— Document segment —
»»
But, the above indicates host support for page_enc_status_hc, so we want
to ensure that host supports and has enabled support for the hypercall
exit, i.e., hypercall has been enabled.

Thanks,
Ashish

> > +			break;
> > +
> > +		if (!PAGE_ALIGNED(gpa) || !npages ||
> > +		    gpa_to_gfn(gpa) + npages <= gpa_to_gfn(gpa)) {
> > +			ret = -EINVAL;
> > +			break;
> > +		}
> > +
> > +		vcpu->run->exit_reason        = KVM_EXIT_HYPERCALL;
> > +		vcpu->run->hypercall.nr       = KVM_HC_PAGE_ENC_STATUS;
> > +		vcpu->run->hypercall.args[0]  = gpa;
> > +		vcpu->run->hypercall.args[1]  = npages;
> > +		vcpu->run->hypercall.args[2]  = enc;
> > +		vcpu->run->hypercall.longmode = op_64_bit;
> > +		vcpu->arch.complete_userspace_io = complete_hypercall_exit;
> > +		return 0;
> > +	}
> >  	default:
> >  		ret = -KVM_ENOSYS;
> >  		break;
> 
> ...
««
Entries in the collection:
»»
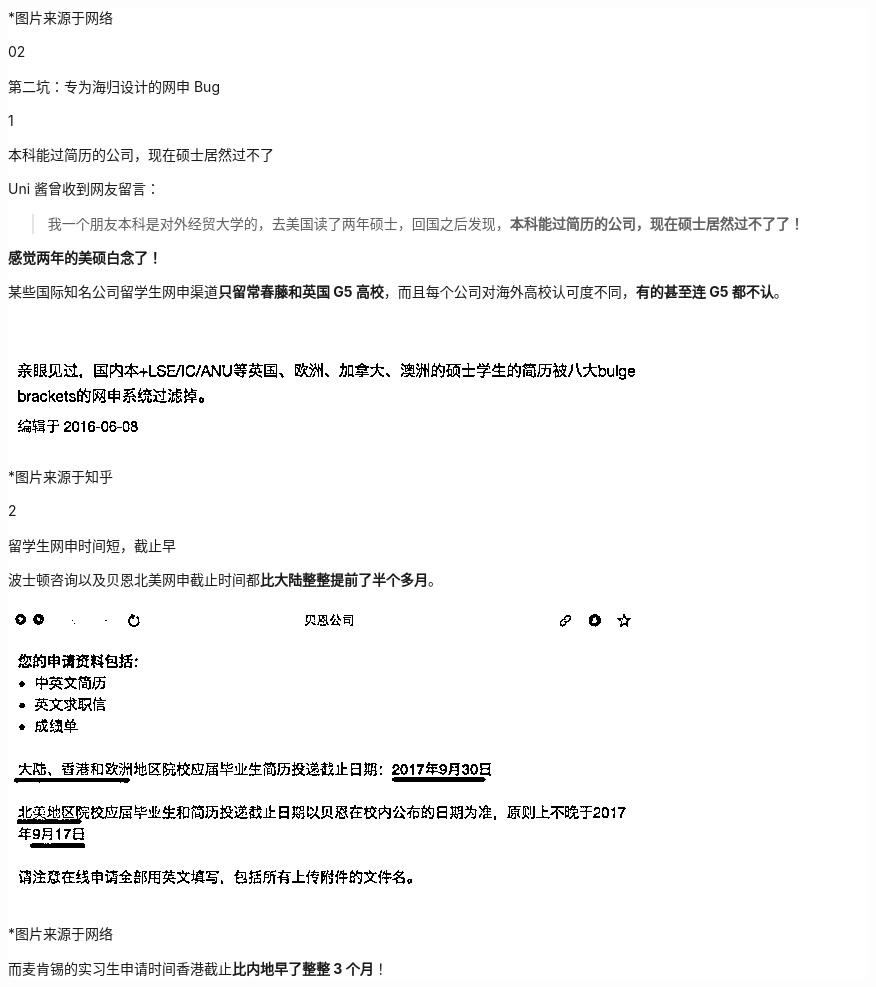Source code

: *图片来源于网络

02

第二坑：专为海归设计的网申 Bug

1

本科能过简历的公司，现在硕士居然过不了

Uni 酱曾收到网友留言：

> 我一个朋友本科是对外经贸大学的，去美国读了两年硕士，回国之后发现，**本科能过简历的公司，现在硕士居然过不了了！**

**感觉两年的美硕白念了！**

某些国际知名公司留学生网申渠道**只留常春藤和英国 G5 高校**，而且每个公司对海外高校认可度不同，**有的甚至连 G5 都不认**。

![](img/c38821e12621fc2d47fa42949e2d99bf.png)

*图片来源于知乎

2

留学生网申时间短，截止早

波士顿咨询以及贝恩北美网申截止时间都**比大陆整整提前了半个多月**。

![](img/99bf27a456844d788b444f722edbf0df.png)

*图片来源于网络

而麦肯锡的实习生申请时间香港截止**比内地早了整整 3 个月**！
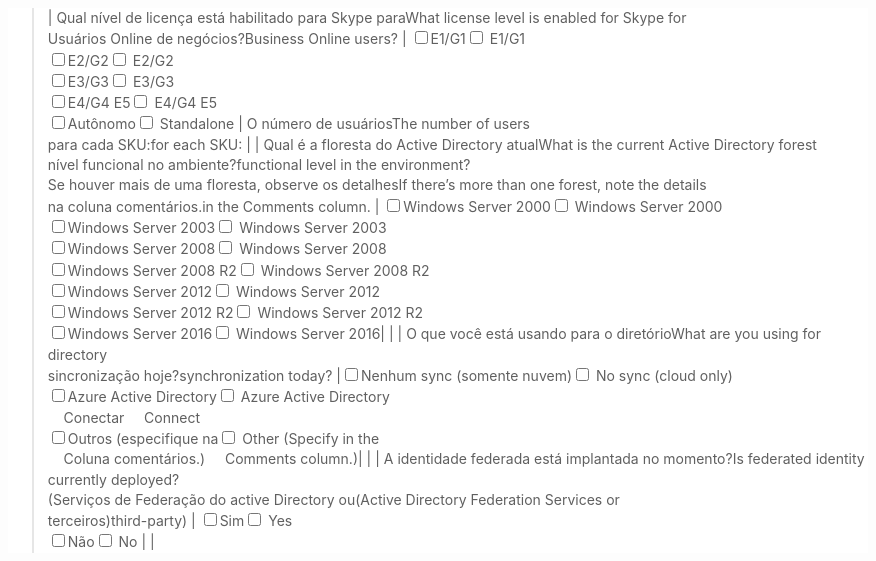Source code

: > | <span data-ttu-id="4b4f9-160">Qual nível de licença está habilitado para Skype para</span><span class="sxs-lookup"><span data-stu-id="4b4f9-160">What license level is enabled for Skype for</span></span> <br><span data-ttu-id="4b4f9-161">Usuários Online de negócios?</span><span class="sxs-lookup"><span data-stu-id="4b4f9-161">Business Online users?</span></span> | <span data-ttu-id="4b4f9-162"><input type="checkbox">E1/G1</span><span class="sxs-lookup"><span data-stu-id="4b4f9-162"><input type="checkbox"> E1/G1</span></span> <br/> <span data-ttu-id="4b4f9-163"><input type="checkbox">E2/G2</span><span class="sxs-lookup"><span data-stu-id="4b4f9-163"><input type="checkbox"> E2/G2</span></span> <br/> <span data-ttu-id="4b4f9-164"><input type="checkbox">E3/G3</span><span class="sxs-lookup"><span data-stu-id="4b4f9-164"><input type="checkbox"> E3/G3</span></span> <br/> <span data-ttu-id="4b4f9-165"><input type="checkbox">E4/G4 E5</span><span class="sxs-lookup"><span data-stu-id="4b4f9-165"><input type="checkbox"> E4/G4 E5</span></span> <br/> <span data-ttu-id="4b4f9-166"><input type="checkbox">Autônomo</span><span class="sxs-lookup"><span data-stu-id="4b4f9-166"><input type="checkbox"> Standalone</span></span> | <span data-ttu-id="4b4f9-167">O número de usuários</span><span class="sxs-lookup"><span data-stu-id="4b4f9-167">The number of users</span></span> <br><span data-ttu-id="4b4f9-168">para cada SKU:</span><span class="sxs-lookup"><span data-stu-id="4b4f9-168">for each SKU:</span></span> |
> | <span data-ttu-id="4b4f9-169">Qual é a floresta do Active Directory atual</span><span class="sxs-lookup"><span data-stu-id="4b4f9-169">What is the current Active Directory forest</span></span> <br><span data-ttu-id="4b4f9-170">nível funcional no ambiente?</span><span class="sxs-lookup"><span data-stu-id="4b4f9-170">functional level in the environment?</span></span> <br/><span data-ttu-id="4b4f9-171">Se houver mais de uma floresta, observe os detalhes</span><span class="sxs-lookup"><span data-stu-id="4b4f9-171">If there’s more than one forest, note the details</span></span> <br><span data-ttu-id="4b4f9-172">na coluna comentários.</span><span class="sxs-lookup"><span data-stu-id="4b4f9-172">in the Comments column.</span></span> | <span data-ttu-id="4b4f9-173"><input type="checkbox">Windows Server 2000</span><span class="sxs-lookup"><span data-stu-id="4b4f9-173"><input type="checkbox"> Windows Server 2000</span></span> <br/> <span data-ttu-id="4b4f9-174"><input type="checkbox">Windows Server 2003</span><span class="sxs-lookup"><span data-stu-id="4b4f9-174"><input type="checkbox"> Windows Server 2003</span></span> <br/> <span data-ttu-id="4b4f9-175"><input type="checkbox">Windows Server 2008</span><span class="sxs-lookup"><span data-stu-id="4b4f9-175"><input type="checkbox"> Windows Server 2008</span></span><br/> <span data-ttu-id="4b4f9-176"><input type="checkbox">Windows Server 2008 R2</span><span class="sxs-lookup"><span data-stu-id="4b4f9-176"><input type="checkbox"> Windows Server 2008 R2</span></span> <br/> <span data-ttu-id="4b4f9-177"><input type="checkbox">Windows Server 2012</span><span class="sxs-lookup"><span data-stu-id="4b4f9-177"><input type="checkbox"> Windows Server 2012</span></span> <br/> <span data-ttu-id="4b4f9-178"><input type="checkbox">Windows Server 2012 R2</span><span class="sxs-lookup"><span data-stu-id="4b4f9-178"><input type="checkbox"> Windows Server 2012 R2</span></span> <br/> <span data-ttu-id="4b4f9-179"><input type="checkbox">Windows Server 2016</span><span class="sxs-lookup"><span data-stu-id="4b4f9-179"><input type="checkbox"> Windows Server 2016</span></span>| |
> | <span data-ttu-id="4b4f9-180">O que você está usando para o diretório</span><span class="sxs-lookup"><span data-stu-id="4b4f9-180">What are you using for directory</span></span> <br><span data-ttu-id="4b4f9-181">sincronização hoje?</span><span class="sxs-lookup"><span data-stu-id="4b4f9-181">synchronization today?</span></span> |<span data-ttu-id="4b4f9-182"><input type="checkbox">Nenhum sync (somente nuvem)</span><span class="sxs-lookup"><span data-stu-id="4b4f9-182"><input type="checkbox"> No sync (cloud only)</span></span> <br/> <span data-ttu-id="4b4f9-183"><input type="checkbox">Azure Active Directory</span><span class="sxs-lookup"><span data-stu-id="4b4f9-183"><input type="checkbox"> Azure Active Directory</span></span> <br><span data-ttu-id="4b4f9-184">&nbsp;&nbsp; &nbsp;Conectar</span><span class="sxs-lookup"><span data-stu-id="4b4f9-184">&nbsp; &nbsp; &nbsp;Connect</span></span> <br/> <span data-ttu-id="4b4f9-185"><input type="checkbox">Outros (especifique na</span><span class="sxs-lookup"><span data-stu-id="4b4f9-185"><input type="checkbox"> Other (Specify in the</span></span> <br><span data-ttu-id="4b4f9-186">&nbsp;&nbsp; &nbsp;Coluna comentários.)</span><span class="sxs-lookup"><span data-stu-id="4b4f9-186">&nbsp; &nbsp; &nbsp;Comments column.)</span></span>| |
> | <span data-ttu-id="4b4f9-187">A identidade federada está implantada no momento?</span><span class="sxs-lookup"><span data-stu-id="4b4f9-187">Is federated identity currently deployed?</span></span> <br/><span data-ttu-id="4b4f9-188">(Serviços de Federação do active Directory ou</span><span class="sxs-lookup"><span data-stu-id="4b4f9-188">(Active Directory Federation Services or</span></span> <br><span data-ttu-id="4b4f9-189">terceiros)</span><span class="sxs-lookup"><span data-stu-id="4b4f9-189">third-party)</span></span> | <span data-ttu-id="4b4f9-190"><input type="checkbox">Sim</span><span class="sxs-lookup"><span data-stu-id="4b4f9-190"><input type="checkbox"> Yes</span></span> <br/> <span data-ttu-id="4b4f9-191"><input type="checkbox">Não</span><span class="sxs-lookup"><span data-stu-id="4b4f9-191"><input type="checkbox"> No</span></span> | |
««
— Task set —
a) Duplicate the passage of the hypercall thread starting with "But, the above" and going on through "has been enabled.".
b) Go on with the hypercall thread from the point where it stops.
These rows have nothing to do with the hypercall thread.

— Answers to this exercise —
a)
But, the above indicates host support for page_enc_status_hc, so we want
to ensure that host supports and has enabled support for the hypercall
exit, i.e., hypercall has been enabled.

b)
> 
> > diff --git a/arch/x86/kvm/x86.c b/arch/x86/kvm/x86.c
> > index 590cc811c99a..d696a9f13e33 100644
> > --- a/arch/x86/kvm/x86.c
> > +++ b/arch/x86/kvm/x86.c
> > @@ -3258,6 +3258,14 @@ int kvm_set_msr_common(struct kvm_vcpu *vcpu, struct msr_data *msr_info)
> >  		vcpu->arch.msr_kvm_poll_control = data;
> >  		break;
> >  
> > +	case MSR_KVM_MIGRATION_CONTROL:
> > +		if (data & ~KVM_PAGE_ENC_STATUS_UPTODATE)
> > +			return 1;
> > +
> > +		if (data && !guest_pv_has(vcpu, KVM_FEATURE_HC_PAGE_ENC_STATUS))
> 
> Why let the guest write '0'?  Letting the guest do WRMSR but not RDMSR is
> bizarre.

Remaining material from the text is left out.